Because of his useless ego, all my hard work had crumbled five years ago when my father went off the raider. My whole life shattered before my own eyes and I've had to live with the weight of the guilt of not being able to avenge my mother.

The very other thing that weighed and still weighs heavy in my heart is the passing of Pablo. It was my fault, if I had left when he asked me to, if I had been a good listener, then he wouldn't have had to take the hit in my place.

I always thought that the events of that day were a fragment of my subconscious. I always believed that it never happened. I had successfully convinced myself that Pablo was never shot, he never bled out, his eyes never closed and he never turned ice cold until a week ago at the charity event.

I searched for him, my Pablo, my brother but only found Dean, Maxwell and Alessio. He was nowhere to be seen but his murderer was seated there, his eyes boring into mine like the psychotic maniac he is. Realization that Pablo really died protecting me had hit me so hard that I cried throughout the drive back home.

I will not deny that Matteo still looked good, aging very beautifully and his eyes on mine stirred up emotions that I had buried. Emotions that shouldn't have a place in this world.

If it wasn't for Mark, then I wouldn't have had to attend that stupid charity ball. And now, all I can think about is Matteo. The surprise in his eyes when he saw me, the way his eyes pleaded that I forgave him, the uncertainty his hazel orbs held and the disgust I saw in them when Mark kissed me.

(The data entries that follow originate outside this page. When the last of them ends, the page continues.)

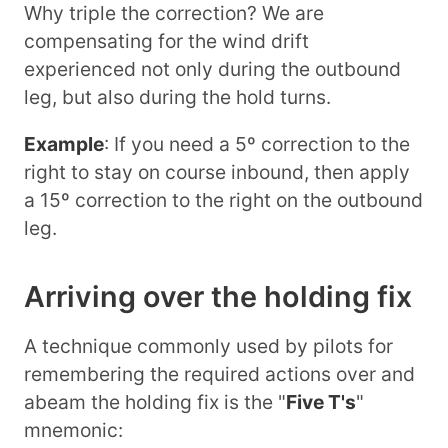
Why triple the correction? We are
compensating for the wind drift
experienced not only during the outbound
leg, but also during the hold turns.
Example
: If you need a 5º correction to the
right to stay on course inbound, then apply
a 15º correction to the right on the outbound
leg.
Arriving over the holding fix
A technique commonly used by pilots for
remembering the required actions over and
abeam the holding fix is the "
Five T's
"
mnemonic:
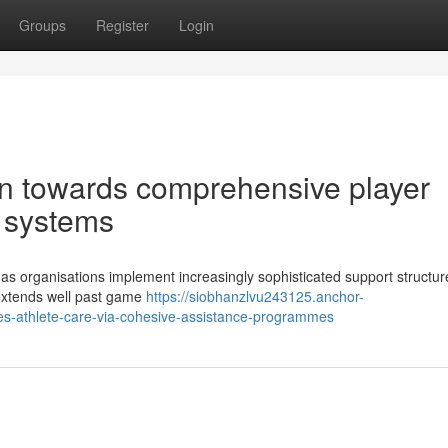
Groups
Register
Login
ion towards comprehensive player
 systems
 as organisations implement increasingly sophisticated support structur
 extends well past game
https://siobhanzlvu243125.anchor-
es-athlete-care-via-cohesive-assistance-programmes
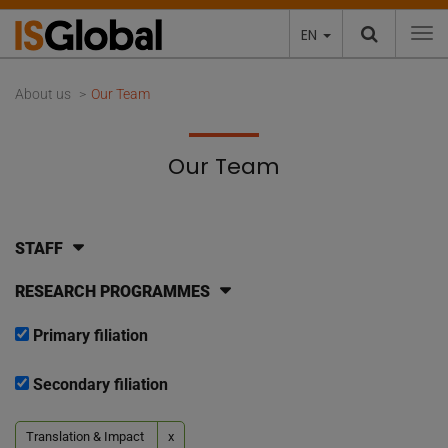
EN
To
About us
Our Team
Our Team
STAFF
RESEARCH PROGRAMMES
Primary filiation
Secondary filiation
Translation & Impact
x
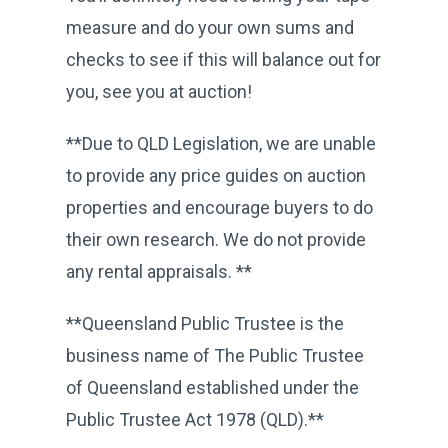
measure and do your own sums and
checks to see if this will balance out for
you, see you at auction!
**Due to QLD Legislation, we are unable
to provide any price guides on auction
properties and encourage buyers to do
their own research. We do not provide
any rental appraisals. **
**Queensland Public Trustee is the
business name of The Public Trustee
of Queensland established under the
Public Trustee Act 1978 (QLD).**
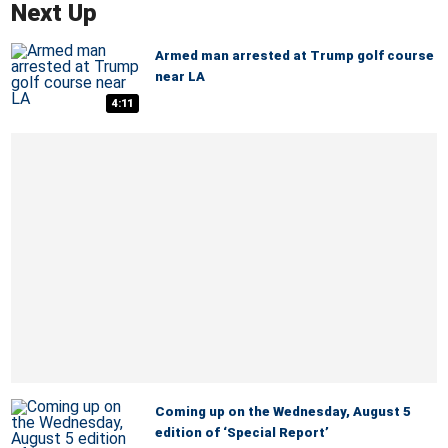
Next Up
Armed man arrested at Trump golf course
near LA
4:11
Coming up on the Wednesday, August 5
edition of ‘Special Report’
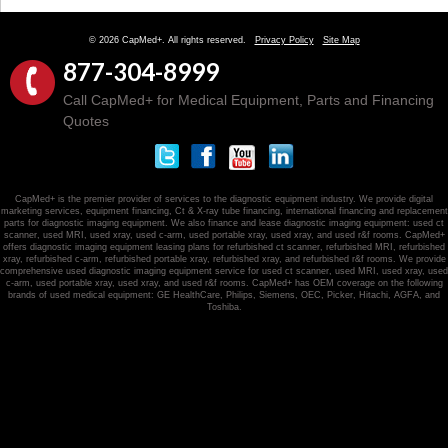
© 2026 CapMed+. All rights reserved.
Privacy Policy
Site Map
877-304-8999
Call CapMed+ for Medical Equipment, Parts and Financing
Quotes
CapMed+ is the premier provider of services to the diagnostic equipment industry. We provide digital
marketing services, equipment financing, Ct & X-ray tube financing, international financing and replacement
parts for diagnostic imaging equipment. We also finance and lease diagnostic imaging equipment: used ct
scanner, used MRI, used xray, used c-arm, used portable xray, used xray, and used r&f rooms. CapMed+
offers diagnostic imaging equipment leasing plans for refurbished ct scanner, refurbished MRI, refurbished
xray, refurbished c-arm, refurbished portable xray, refurbished xray, and refurbished r&f rooms. We provide
comprehensive used diagnostic imaging equipment service for used ct scanner, used MRI, used xray, used
c-arm, used portable xray, used xray, and used r&f rooms. CapMed+ has OEM coverage on the following
brands of used medical equipment: GE HealthCare, Philips, Siemens, OEC, Picker, Hitachi, AGFA, and
Toshiba.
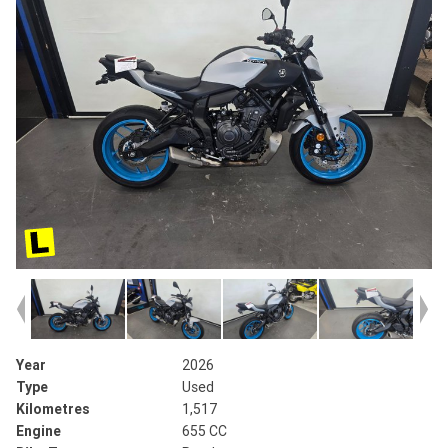
Year
2026
Type
Used
Kilometres
1,517
Engine
655 CC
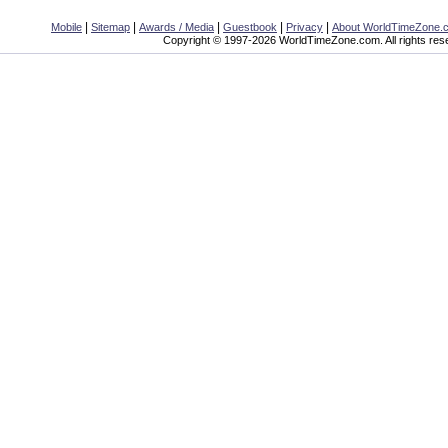
|
|
|
|
|
Mobile
Sitemap
Awards / Media
Guestbook
Privacy
About WorldTimeZone.
Copyright © 1997-2026 WorldTimeZone.com. All rights res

Those are the only thoughts I've had for a week and I loathe it.

I shouldn't be feeling this way, I don't want to feel this soft for him, I don't want the butterflies nor do I want to be weak.

Not anymore.

Not him.

I've had five years to recover from the physical, emotional and mental torture he had put me through and I'll be a fool to let him have that much power over me the second time in one lifetime.